Work request 1: Print the passage of the cereal post between "Her Daddy sat" and "like Daddy had.", inclusive.
Work request 2: In the cereal post, what kind of milk is splashed over the flakes in the small bowl?

Archives for the month of: November, 2011

Cereal + milk = sadness

In a battle of wills, I will always lose. No, I exaggerate. I will lose 99 out of 100 times.

Her Daddy sat on the couch with a bowl of Frosted Flakes. (“Tie!” she would shout to the box, before she ever ate any. “Tony the Tiger,” my husband added. “Toe! Tie!” she now crows.) She came over to him, opening her mouth to him like a baby bird eagerly awaiting a worm. Arms resting on his knees in a pose of that mixed comfort with snuggling, she shared a bowl of cereal with him before he went to work. She should, I thought, have her own bowl so he could finish his cereal.

The flakes tinkled into a small bowl as I poured the box;  organic whole milk, the deep, rich white of Elmer’s glue, splashed over them. “Go to your chair!” I instructed cheerily. She did. I got her seated, clicked in, and bibbed up, and I loaded a spoon with a bite, just like Daddy had.

“Hole!” she demanded, arms outstretched.

“No, you can’t hold this. Mama will hold it,” I said calmly. I offered the bite again. The deep blue bowl was awash in milk which would end up on the table, the carpet, her bib, her pajamas, maybe even the bookcase, if she splashed or pushed the bowl far enough. She didn’t open her mouth. “Here!” I said more firmly. The proffered spoon filled the space between us.

She brushed at the spoon with her hand. “Hole!” she demanded.

“No!”

Recorded information:
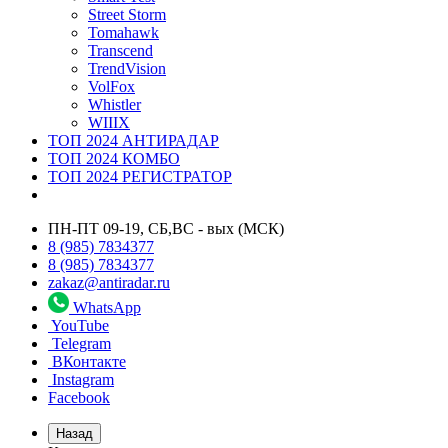
Street Storm
Tomahawk
Transcend
TrendVision
VolFox
Whistler
WIIIX
ТОП 2024 АНТИРАДАР
ТОП 2024 КОМБО
ТОП 2024 РЕГИСТРАТОР
ПН-ПТ 09-19, СБ,ВС - вых (МСК)
8 (985) 7834377
8 (985) 7834377
zakaz@antiradar.ru
WhatsApp
YouTube
Telegram
ВКонтакте
Instagram
Facebook
Назад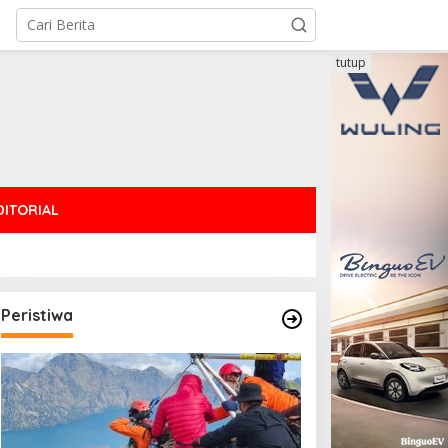
tutup
DITORIAL
Peristiwa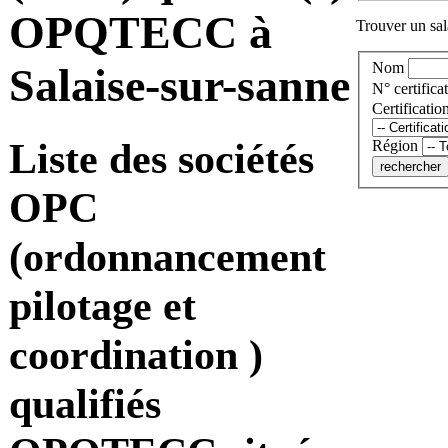
OPQTECC à
Trouver un sala
Nom
Salaise-sur-sanne
N° certificat
Certificatio
Liste des sociétés
Région
OPC
(ordonnancement
pilotage et
coordination )
qualifiés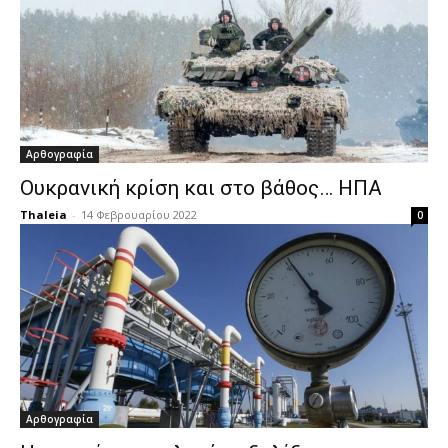
Αρθογραφία
Ουκρανική κρίση και στο βάθος… ΗΠΑ
Thaleia
-
14 Φεβρουαρίου 2022
0
Αρθογραφία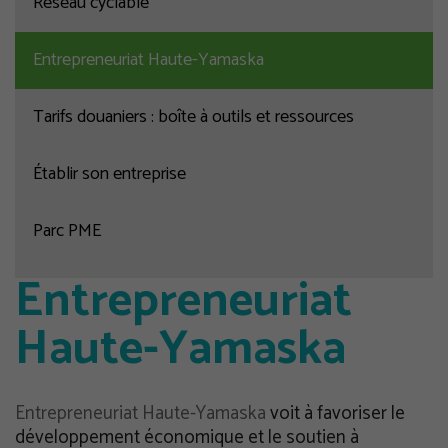
Réseau cyclable
Entrepreneuriat Haute-Yamaska
Tarifs douaniers : boîte à outils et ressources
Établir son entreprise
Parc PME
Entrepreneuriat
Haute-Yamaska
Entrepreneuriat Haute-Yamaska
voit à favoriser le
développement économique et le soutien à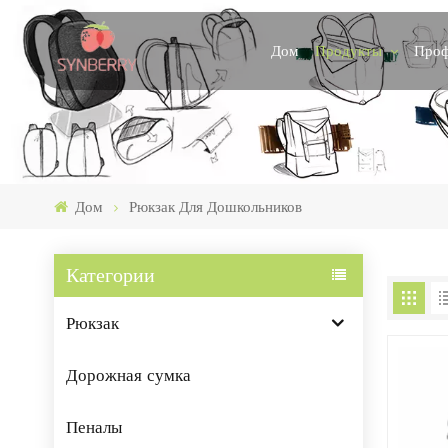
Продукты
Проф
Дом
Дом
Рюкзак Для Дошкольников
Категории
Рюкзак
Дорожная сумка
Пеналы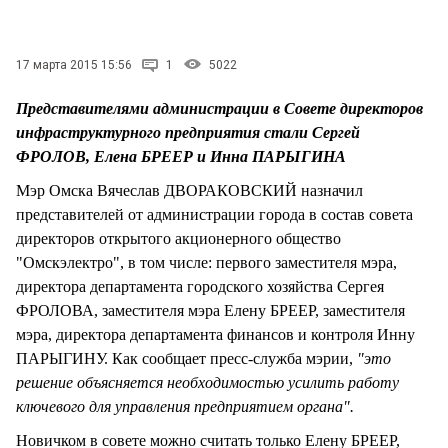
СТИЛЬ ЖИЗНИ
17 марта 2015 15:56
1
5022
Представителями администрации в Совете директоров
инфраструктурного предприятия стали Сергей
ФРОЛОВ, Елена БРЕЕР и Инна ПАРЫГИНА
Мэр Омска Вячеслав ДВОРАКОВСКИЙ назначил
представителей от администрации города в состав совета
директоров открытого акционерного общество
"Омскэлектро", в том числе: первого заместителя мэра,
директора департамента городского хозяйства Сергея
ФРОЛОВА, заместителя мэра Елену БРЕЕР, заместителя
мэра, директора департамента финансов и контроля Инну
ПАРЫГИНУ. Как сообщает пресс-служба мэрии,
"это
решение объясняется необходимостью усилить работу
ключевого для управления предприятием органа".
Новичком в совете можно считать только Елену БРЕЕР,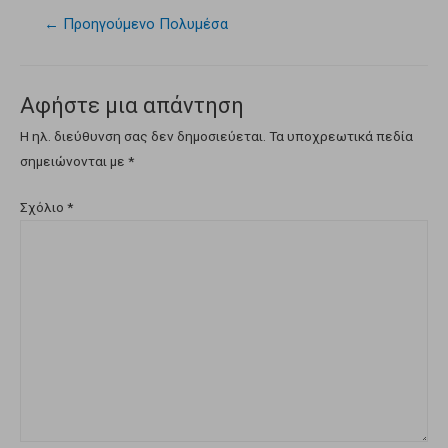
←
Προηγούμενο Πολυμέσα
Αφήστε μια απάντηση
Η ηλ. διεύθυνση σας δεν δημοσιεύεται.
Τα υποχρεωτικά πεδία
σημειώνονται με
*
Σχόλιο
*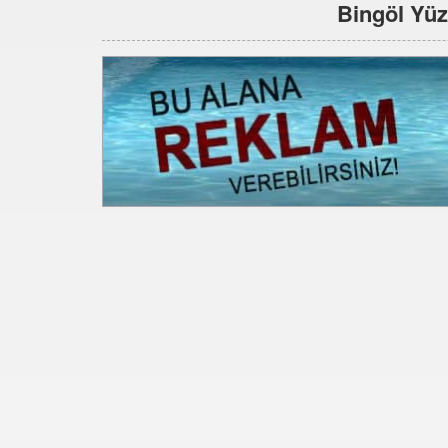
Bingöl Yüz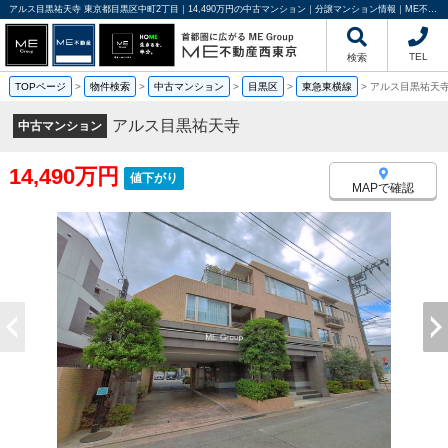
アルス目黒祐天寺 東京都目黒区中町2丁目｜14,490万円の中古マンション｜分譲マンション情報｜ME不動産西東京
TEL
検索
TOPページ
>
物件検索
>
中古マンション
>
目黒区
>
東急東横線
>
アルス目黒祐天
アルス目黒祐天寺
中古マンション
14,490万円
値下がり
MAPで確認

Your solution 1:
Her Daddy sat on the couch with a bowl of Frosted Flakes. (“Tie!” she would shout to the box, before she ever ate any. “Tony the Tiger,” my husband added. “Toe! Tie!” she now crows.) She came over to him, opening her mouth to him like a baby bird eagerly awaiting a worm. Arms resting on his knees in a pose of that mixed comfort with snuggling, she shared a bowl of cereal with him before he went to work. She should, I thought, have her own bowl so he could finish his cereal.

The flakes tinkled into a small bowl as I poured the box;  organic whole milk, the deep, rich white of Elmer’s glue, splashed over them. “Go to your chair!” I instructed cheerily. She did. I got her seated, clicked in, and bibbed up, and I loaded a spoon with a bite, just like Daddy had.

Your solution 2: Organic whole milk.